下半身リードと胸椎リード
近ごろ、ダウンスイングでは「腕を振るのは下半身リードではなく、胸椎リードだ」という理論が出てきています。
どちらの方が正解?
アルゼンチンタンゴの世界でも下半身リード派と胸椎リード(胸郭リード)派の先生がいます。
結論から言いますと、両方とも正解です。
A 下半身が無意識にリードして、B 胸椎(胸郭)を動かし(リードし)、その胸椎(胸郭)がリードして、肩甲骨・腕を伸張反射で動かす(スイングする)のが、胸椎リードです。

この胸椎リードを深掘りして説明します。
肋骨(ろっこつ)が付いている背骨を胸椎きょうつい)と言います。その胸椎を肋骨と共にどうやって動かすか?なのです。
答え。

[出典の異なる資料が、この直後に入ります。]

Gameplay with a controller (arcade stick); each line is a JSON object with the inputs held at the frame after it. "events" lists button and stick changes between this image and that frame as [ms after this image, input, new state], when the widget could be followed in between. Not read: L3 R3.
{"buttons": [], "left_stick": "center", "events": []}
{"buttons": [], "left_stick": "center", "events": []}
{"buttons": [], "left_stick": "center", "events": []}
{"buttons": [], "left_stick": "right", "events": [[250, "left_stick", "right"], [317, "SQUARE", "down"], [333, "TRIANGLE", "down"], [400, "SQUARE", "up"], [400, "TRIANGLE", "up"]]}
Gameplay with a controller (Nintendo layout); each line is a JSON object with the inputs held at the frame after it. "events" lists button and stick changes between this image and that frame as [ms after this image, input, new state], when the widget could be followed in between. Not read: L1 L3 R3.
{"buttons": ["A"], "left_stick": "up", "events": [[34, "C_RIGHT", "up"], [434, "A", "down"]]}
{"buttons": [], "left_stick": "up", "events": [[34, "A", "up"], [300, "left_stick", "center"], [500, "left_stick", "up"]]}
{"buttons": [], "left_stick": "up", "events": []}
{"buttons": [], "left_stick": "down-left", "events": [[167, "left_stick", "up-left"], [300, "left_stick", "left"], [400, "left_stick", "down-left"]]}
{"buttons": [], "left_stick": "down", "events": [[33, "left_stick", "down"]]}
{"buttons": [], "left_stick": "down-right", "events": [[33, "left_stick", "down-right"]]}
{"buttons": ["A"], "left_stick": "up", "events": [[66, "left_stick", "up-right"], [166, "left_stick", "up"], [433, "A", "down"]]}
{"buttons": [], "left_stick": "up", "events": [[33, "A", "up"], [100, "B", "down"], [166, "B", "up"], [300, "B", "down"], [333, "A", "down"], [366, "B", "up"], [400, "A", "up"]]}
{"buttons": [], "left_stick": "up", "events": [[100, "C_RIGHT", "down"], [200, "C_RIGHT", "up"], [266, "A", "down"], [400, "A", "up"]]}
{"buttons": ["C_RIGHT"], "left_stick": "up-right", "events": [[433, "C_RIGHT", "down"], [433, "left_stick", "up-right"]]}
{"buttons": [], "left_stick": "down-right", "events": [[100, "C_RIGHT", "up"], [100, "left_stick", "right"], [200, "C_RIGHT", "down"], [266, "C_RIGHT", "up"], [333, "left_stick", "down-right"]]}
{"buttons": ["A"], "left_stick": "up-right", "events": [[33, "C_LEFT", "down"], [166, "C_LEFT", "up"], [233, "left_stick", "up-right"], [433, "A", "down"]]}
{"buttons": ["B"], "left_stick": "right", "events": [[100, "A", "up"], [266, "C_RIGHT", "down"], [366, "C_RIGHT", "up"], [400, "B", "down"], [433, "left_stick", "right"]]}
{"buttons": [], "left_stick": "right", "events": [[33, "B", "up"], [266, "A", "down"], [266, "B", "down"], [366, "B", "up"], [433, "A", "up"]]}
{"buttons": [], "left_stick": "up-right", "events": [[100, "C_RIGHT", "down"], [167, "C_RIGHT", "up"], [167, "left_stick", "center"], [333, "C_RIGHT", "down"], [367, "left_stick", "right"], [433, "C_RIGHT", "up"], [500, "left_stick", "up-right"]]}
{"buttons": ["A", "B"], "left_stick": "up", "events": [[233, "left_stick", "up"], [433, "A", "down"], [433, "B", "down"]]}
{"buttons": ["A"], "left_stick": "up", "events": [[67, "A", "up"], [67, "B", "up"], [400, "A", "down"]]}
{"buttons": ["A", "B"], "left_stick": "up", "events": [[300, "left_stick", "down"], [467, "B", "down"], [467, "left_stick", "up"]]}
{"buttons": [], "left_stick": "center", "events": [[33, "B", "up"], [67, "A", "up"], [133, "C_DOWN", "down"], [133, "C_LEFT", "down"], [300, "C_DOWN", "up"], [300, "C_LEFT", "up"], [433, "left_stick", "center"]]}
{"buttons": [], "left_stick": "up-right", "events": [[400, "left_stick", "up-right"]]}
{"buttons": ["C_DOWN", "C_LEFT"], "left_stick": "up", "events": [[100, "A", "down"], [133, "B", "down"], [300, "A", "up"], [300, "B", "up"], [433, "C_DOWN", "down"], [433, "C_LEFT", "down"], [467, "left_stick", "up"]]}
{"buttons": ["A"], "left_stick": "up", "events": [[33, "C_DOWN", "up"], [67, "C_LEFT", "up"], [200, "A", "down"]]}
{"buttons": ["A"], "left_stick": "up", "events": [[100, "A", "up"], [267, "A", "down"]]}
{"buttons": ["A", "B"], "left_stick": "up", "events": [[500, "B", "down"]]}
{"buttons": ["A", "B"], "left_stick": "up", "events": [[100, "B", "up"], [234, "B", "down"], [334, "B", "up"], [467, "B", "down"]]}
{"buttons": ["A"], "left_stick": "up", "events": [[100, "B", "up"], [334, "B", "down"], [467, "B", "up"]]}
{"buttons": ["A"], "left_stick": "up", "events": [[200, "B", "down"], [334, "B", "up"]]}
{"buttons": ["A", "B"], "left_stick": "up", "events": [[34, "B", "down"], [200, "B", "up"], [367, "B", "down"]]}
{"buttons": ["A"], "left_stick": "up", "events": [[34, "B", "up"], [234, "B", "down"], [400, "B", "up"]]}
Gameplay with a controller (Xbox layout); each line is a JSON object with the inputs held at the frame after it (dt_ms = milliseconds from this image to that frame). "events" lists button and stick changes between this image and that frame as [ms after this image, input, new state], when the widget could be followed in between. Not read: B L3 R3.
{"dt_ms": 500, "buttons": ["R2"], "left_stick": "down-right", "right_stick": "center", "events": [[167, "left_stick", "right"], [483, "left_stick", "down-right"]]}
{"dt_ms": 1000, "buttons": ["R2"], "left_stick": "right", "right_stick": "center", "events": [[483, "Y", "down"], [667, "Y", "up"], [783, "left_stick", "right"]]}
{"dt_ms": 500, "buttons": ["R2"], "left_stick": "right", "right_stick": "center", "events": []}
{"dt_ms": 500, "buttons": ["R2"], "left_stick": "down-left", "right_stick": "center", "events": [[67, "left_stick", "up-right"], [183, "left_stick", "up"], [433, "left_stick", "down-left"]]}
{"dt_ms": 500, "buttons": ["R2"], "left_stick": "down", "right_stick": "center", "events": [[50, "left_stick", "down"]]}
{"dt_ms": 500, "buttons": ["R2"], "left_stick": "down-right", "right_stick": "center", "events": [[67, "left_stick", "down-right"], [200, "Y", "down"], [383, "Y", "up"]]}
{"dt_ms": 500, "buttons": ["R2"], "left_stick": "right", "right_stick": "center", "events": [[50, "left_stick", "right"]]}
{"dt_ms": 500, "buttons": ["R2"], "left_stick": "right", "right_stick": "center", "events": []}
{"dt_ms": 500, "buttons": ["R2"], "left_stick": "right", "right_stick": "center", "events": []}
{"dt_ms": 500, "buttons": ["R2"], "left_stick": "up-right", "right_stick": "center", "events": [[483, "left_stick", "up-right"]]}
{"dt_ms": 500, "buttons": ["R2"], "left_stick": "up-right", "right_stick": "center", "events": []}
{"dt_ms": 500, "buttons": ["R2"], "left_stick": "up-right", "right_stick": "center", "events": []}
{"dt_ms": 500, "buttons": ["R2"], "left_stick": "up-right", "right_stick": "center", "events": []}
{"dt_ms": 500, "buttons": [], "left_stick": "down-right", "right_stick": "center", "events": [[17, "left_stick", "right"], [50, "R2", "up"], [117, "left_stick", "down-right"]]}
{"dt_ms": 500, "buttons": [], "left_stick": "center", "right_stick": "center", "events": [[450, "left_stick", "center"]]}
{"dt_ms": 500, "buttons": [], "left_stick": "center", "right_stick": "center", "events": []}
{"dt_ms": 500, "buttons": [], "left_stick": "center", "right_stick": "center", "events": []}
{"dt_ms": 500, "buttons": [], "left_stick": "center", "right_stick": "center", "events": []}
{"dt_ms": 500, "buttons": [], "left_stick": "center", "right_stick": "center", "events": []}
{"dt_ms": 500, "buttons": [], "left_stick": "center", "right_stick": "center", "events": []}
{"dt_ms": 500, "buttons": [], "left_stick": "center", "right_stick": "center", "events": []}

(右利きの場合)左前鋸筋・腹斜筋の収縮と、右僧帽筋中部下部の収縮で、胸郭(肋骨と背骨)が左へ少し回転して「背骨=胸椎」が右方向へ移動します。これが胸椎の動き方です。

正面から見たリブケイジツイスト

これが肋骨を肩甲骨側へ引き寄せる前鋸筋の使い方極意です。
この極意をマスターすれば、野球・テニスなどのスイングばかりではなく、バレエ・ダンスのターン、パンチ・キック、陸上競技など動き方のほとんどがよくなります。
今回は左前鋸筋にフォーカスしました。